BEIRUT: Hezbollah leader Sayyed Hasan Nasrallah said Friday the regime of Syria’s embattled President Bashar Assad will stay in place after the options of military intervention and arming the Syrian opposition have been abandoned. Nasrallah also indirectly called on the opposition March 14 parties to reassess their wagers on the collapse of the Assad regime. He reiterated that only a political solution worked out through dialogue between the Syrian government and the opposition can end the yearlong turmoil in Syria.
“The issue of bringing down the [Syrian] regime through a military option is over. This matter was manifested in the international and regional situation. There is a retreat in the international position which has been influenced by the situation on the battlefield [in Syria],” Nasrallah said, referring to recent military successes achieved by government troops against rebel soldiers in a number of Syrian cities, including the rebel stronghold of Homs.
“The armed opposition is unable to topple the regime. This matter is clear. It can occupy a village but regular troops would return to retake it,” Nasrallah said. “Betting on bringing down the regime by military means is a losing bet entailing heavy costs.”
In a televised speech addressing a Hezbollah rally marking the opening of the Sayida Zaynab Complex in the Beirut southern suburb of Haret Hreik, Nasrallah said the talk about sending Arab forces to Syria is over. “Also, the talk about arming the opposition in Syria is over at the international and Arab levels because of its dangers,” he said.
While Saudi Arabia and Qatar have come out in favor of arming and funding the Syrian opposition seeking to oust Assad, many Arab and foreign officials, including U.S. Secretary of State Hillary Clinton and U.N.-Arab League envoy to Syria Kofi Annan, have warned against armament, saying such a move carried the risk of plunging Syria into an all-out civil war.
Nasrallah said regional and international efforts to end the crisis in Syria had swung away from the option of military intervention toward a political settlement that does not clearly call for Assad to step down.
“The world and the [Arab] region have reached [the conclusion] that what is required in Syria is a political solution.
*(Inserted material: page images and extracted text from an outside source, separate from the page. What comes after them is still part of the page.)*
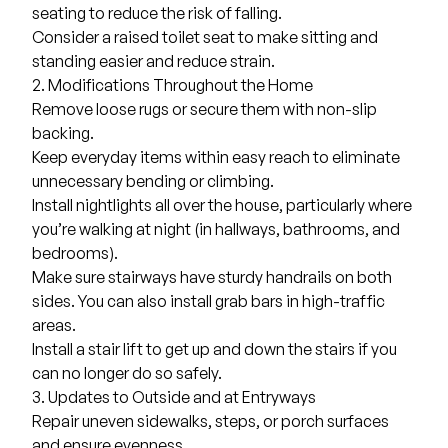
seating to reduce the risk of falling.
Consider a raised toilet seat to make sitting and
standing easier and reduce strain.
2. Modifications Throughout the Home
Remove loose rugs or secure them with non-slip
backing.
Keep everyday items within easy reach to eliminate
unnecessary bending or climbing.
Install nightlights all over the house, particularly where
you’re walking at night (in hallways, bathrooms, and
bedrooms).
Make sure stairways have sturdy handrails on both
sides. You can also install grab bars in high-traffic
areas.
Install a
stair lift
to get up and down the stairs if you
can no longer do so safely.
3. Updates to Outside and at Entryways
Repair uneven sidewalks, steps, or porch surfaces
and ensure evenness.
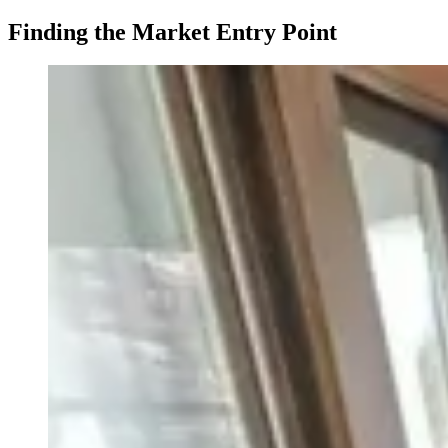
Finding the Market Entry Point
We have been calling for this matter since the first day [of the uprising]. Some have called for the downfall of President Assad. But the regional and international climate has bypassed this matter [Assad stepping down],” he said.
Calls for Assad to step aside have been made mainly by the U.S. and its European allies, as well as some Arab countries. An Arab League initiative backed by the U.N. calls for Assad to step down by transferring his prerogatives to his vice president, who would talk to Syrian opposition groups. Syria has rejected the initiative.
Nasrallah cited Annan’s recent involvement in the Syrian crisis as evidence that the international community sought a political solution to end the bloodshed in Syria.
“Ever since Kofi Annan’s arrival in Syria, he has not relied on the Arab League initiative which means that this matter [Arab initiative] is over,” Nasrallah said.
Annan, who was tasked to mediate the Syria crisis, said Tuesday through a spokesman that Assad had accepted the basic terms of a U.N-sponsored peace plan which calls for national dialogue but does not call on him to leave office.
The Hezbollah chief, Assad’s key ally in Lebanon, renewed his call for a dialogue between the regime and opposition groups to reach a political solution for the crisis in Syria.
“What is required today is a dialogue between the regime and the opposition. We have been calling for this matter since the beginning and the Syrian leadership has been ready for it,” Nasrallah said. “What is required in Syria is a political solution for the interests of Syria, the Syrian people and Syria’s strategic position.”
“It has become clear that a solution [in Syria] is a political one through dialogue. There is no other solution,” he added.
Nasrallah also said that dialogue should coincide with reforms as the main pillars for a resolution to end the unrest in Syria.
Nasrallah called on March 14 parties, which staunchly support the uprising against Assad, to reconsider their wagers on the collapse of the regime in Syria.
“Some who are waiting for the results of events in Syria ought to reassess [their position]. It has become clear that the general trend of events in Syria has been decided. There is no need for people in Lebanon to waste time and continue their failed and losing bets,” he said, clearly referring to March 14 politicians.
Turning to domestic issues, Nasrallah said keeping the government of Prime Minister Najib Mikati in place was in the country’s interest despite splits and political differences among its members that have stalled its work since it was formed in June last year.
“Concerning the Cabinet, we see that keeping it in place serves the interest of the country and its stability,” he said. He urged ministers to work harder, adding that a clash between the parties making up the Cabinet over key political issues would lead to the collapse of the government.
“In Lebanon, governments fall via politics and stay in office via politics whether they are productive, excellent or unsuccessful,” said Nasrallah. He added that differences among Lebanese over the Syria crisis were acceptable but that these should not imperil the country. “Everyone is entitled to support what they think is appropriate but with preserving Lebanon as much as possible.”